Global markets went into meltdown in February amid expectations that inflation is making a comeback. Investors and market participants were in a frenzy as to when and how quickly inflation will return.
While the encouraging signs of global economic re-openings and the potential massive fiscal stimulus have been welcomed in some sectors, government bond markets saw massive sell-offs.
However, ANZ’s Chief Investment Office says while near-term inflation may rise further from its current levels, it doesn’t expect inflation to materialise in a sustained manner until at least 2022.
In the meantime, financial markets and central banks appear to be at a stand-off as to who will blink first. Global central banks have maintained their commitment to loose monetary policy in the near-term.

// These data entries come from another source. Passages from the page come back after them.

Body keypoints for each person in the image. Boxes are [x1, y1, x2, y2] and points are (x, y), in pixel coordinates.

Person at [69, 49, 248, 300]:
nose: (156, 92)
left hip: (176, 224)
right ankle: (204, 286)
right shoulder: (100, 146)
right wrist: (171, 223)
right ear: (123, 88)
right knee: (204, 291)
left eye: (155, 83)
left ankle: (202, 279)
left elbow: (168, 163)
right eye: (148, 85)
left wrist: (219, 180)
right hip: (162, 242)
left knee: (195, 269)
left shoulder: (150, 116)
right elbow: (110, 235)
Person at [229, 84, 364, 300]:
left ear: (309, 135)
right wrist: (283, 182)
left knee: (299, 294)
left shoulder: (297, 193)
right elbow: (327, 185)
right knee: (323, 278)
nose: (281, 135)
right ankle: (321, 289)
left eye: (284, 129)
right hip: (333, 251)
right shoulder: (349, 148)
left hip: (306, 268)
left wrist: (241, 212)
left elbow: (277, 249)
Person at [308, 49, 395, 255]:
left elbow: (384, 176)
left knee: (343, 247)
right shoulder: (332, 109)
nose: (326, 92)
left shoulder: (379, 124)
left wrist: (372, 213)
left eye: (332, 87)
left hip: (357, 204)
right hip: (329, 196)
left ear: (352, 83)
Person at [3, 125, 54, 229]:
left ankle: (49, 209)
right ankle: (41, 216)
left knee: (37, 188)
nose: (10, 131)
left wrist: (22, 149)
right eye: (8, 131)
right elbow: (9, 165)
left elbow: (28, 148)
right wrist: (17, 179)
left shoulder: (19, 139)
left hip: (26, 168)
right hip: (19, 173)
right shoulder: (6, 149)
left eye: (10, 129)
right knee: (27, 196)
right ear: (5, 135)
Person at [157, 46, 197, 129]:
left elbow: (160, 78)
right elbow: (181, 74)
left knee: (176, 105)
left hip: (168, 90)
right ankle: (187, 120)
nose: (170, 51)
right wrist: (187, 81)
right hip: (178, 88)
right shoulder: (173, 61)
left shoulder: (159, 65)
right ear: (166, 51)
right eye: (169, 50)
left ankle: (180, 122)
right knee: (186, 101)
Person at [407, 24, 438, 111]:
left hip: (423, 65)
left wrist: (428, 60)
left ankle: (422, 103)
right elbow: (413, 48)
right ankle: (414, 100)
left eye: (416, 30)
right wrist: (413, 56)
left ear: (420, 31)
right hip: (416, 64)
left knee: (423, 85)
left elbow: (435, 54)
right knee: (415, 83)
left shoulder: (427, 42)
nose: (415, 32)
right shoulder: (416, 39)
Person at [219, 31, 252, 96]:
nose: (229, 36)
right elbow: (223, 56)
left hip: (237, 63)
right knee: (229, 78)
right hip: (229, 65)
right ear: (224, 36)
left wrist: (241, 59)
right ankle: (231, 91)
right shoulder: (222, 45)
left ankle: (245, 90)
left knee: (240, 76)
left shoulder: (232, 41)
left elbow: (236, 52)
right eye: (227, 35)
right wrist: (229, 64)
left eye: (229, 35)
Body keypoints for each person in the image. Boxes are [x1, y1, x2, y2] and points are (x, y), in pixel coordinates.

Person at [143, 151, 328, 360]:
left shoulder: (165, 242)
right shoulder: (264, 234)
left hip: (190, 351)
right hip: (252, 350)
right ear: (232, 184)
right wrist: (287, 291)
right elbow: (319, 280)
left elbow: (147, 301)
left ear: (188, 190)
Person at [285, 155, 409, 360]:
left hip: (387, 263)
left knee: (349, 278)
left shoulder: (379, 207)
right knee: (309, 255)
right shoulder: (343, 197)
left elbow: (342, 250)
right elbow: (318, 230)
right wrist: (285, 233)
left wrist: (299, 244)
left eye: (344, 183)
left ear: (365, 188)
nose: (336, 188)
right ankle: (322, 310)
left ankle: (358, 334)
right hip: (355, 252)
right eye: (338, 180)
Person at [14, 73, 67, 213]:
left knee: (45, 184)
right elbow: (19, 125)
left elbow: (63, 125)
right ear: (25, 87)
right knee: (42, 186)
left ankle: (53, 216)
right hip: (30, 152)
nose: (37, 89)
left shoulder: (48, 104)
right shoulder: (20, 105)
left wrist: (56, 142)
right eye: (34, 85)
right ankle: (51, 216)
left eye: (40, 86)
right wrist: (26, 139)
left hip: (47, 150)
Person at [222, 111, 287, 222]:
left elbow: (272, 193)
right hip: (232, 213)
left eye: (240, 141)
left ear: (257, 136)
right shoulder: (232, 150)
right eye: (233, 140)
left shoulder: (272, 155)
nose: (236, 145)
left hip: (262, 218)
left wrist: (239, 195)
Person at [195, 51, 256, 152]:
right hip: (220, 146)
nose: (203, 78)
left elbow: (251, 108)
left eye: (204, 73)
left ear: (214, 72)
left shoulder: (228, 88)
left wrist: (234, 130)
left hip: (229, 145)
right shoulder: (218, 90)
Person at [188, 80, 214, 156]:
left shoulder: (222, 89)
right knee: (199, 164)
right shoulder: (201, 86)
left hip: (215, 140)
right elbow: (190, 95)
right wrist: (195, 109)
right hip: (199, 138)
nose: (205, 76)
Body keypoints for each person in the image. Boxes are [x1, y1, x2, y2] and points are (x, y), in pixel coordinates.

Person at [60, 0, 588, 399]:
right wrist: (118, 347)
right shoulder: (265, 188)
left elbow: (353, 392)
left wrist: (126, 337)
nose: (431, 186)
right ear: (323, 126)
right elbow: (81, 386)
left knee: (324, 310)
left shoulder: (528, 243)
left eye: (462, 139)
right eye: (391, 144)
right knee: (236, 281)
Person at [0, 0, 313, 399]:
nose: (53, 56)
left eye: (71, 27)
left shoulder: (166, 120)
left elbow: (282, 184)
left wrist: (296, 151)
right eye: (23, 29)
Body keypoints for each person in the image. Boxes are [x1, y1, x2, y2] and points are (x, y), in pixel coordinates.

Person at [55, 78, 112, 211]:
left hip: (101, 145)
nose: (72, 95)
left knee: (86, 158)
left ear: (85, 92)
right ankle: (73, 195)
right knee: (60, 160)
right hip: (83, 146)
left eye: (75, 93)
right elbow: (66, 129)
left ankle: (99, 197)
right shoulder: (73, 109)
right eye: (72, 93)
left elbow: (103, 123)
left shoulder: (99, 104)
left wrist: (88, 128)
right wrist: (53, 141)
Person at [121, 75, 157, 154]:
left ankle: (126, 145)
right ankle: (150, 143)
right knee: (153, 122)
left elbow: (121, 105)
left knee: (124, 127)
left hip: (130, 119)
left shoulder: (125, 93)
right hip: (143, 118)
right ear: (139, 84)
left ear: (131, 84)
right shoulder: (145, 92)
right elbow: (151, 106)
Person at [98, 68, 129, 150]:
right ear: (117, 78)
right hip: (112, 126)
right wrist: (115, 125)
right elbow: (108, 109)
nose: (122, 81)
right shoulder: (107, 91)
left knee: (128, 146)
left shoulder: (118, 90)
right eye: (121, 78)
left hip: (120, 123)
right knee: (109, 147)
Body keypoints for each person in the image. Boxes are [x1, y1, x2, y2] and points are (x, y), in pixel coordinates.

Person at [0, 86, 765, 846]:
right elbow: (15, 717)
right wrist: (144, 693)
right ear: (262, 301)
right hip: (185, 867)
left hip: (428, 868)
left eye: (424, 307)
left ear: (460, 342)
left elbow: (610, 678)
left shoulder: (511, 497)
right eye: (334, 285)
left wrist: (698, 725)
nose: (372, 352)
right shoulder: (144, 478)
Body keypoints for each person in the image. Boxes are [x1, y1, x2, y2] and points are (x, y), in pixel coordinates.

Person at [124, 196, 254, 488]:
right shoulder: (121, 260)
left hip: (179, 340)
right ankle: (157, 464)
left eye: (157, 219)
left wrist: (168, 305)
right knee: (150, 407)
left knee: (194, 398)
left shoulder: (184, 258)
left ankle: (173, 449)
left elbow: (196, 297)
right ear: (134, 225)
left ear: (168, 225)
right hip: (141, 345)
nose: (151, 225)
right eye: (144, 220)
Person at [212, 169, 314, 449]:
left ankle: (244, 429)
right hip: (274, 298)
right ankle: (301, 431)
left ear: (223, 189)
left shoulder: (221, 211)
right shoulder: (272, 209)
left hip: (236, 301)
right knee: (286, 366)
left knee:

Given this supportive policy direction, we view the current concerns surrounding rising rates as overstated — particularly given unemployment levels remain below their pre-pandemic peak and outputs gaps exist globally.
Despite the recent volatility, equities have continued to outperform. And while valuations remain challenging, markets have been buoyed by growth prospects on the back of successful vaccination roll-outs and falling COVID-19 infection rates.
Within the equity market, we see a continued outperformance of ‘value’ stocks in the short term, as the re-opening of economies supports cyclical industries which were suppressed by COVID restrictions.
‘Growth’ stocks are typically driven by longer-term dynamics, making them more sensitive to a higher discount rate. Put simply, if rates rise, growth stocks are typically hit hardest.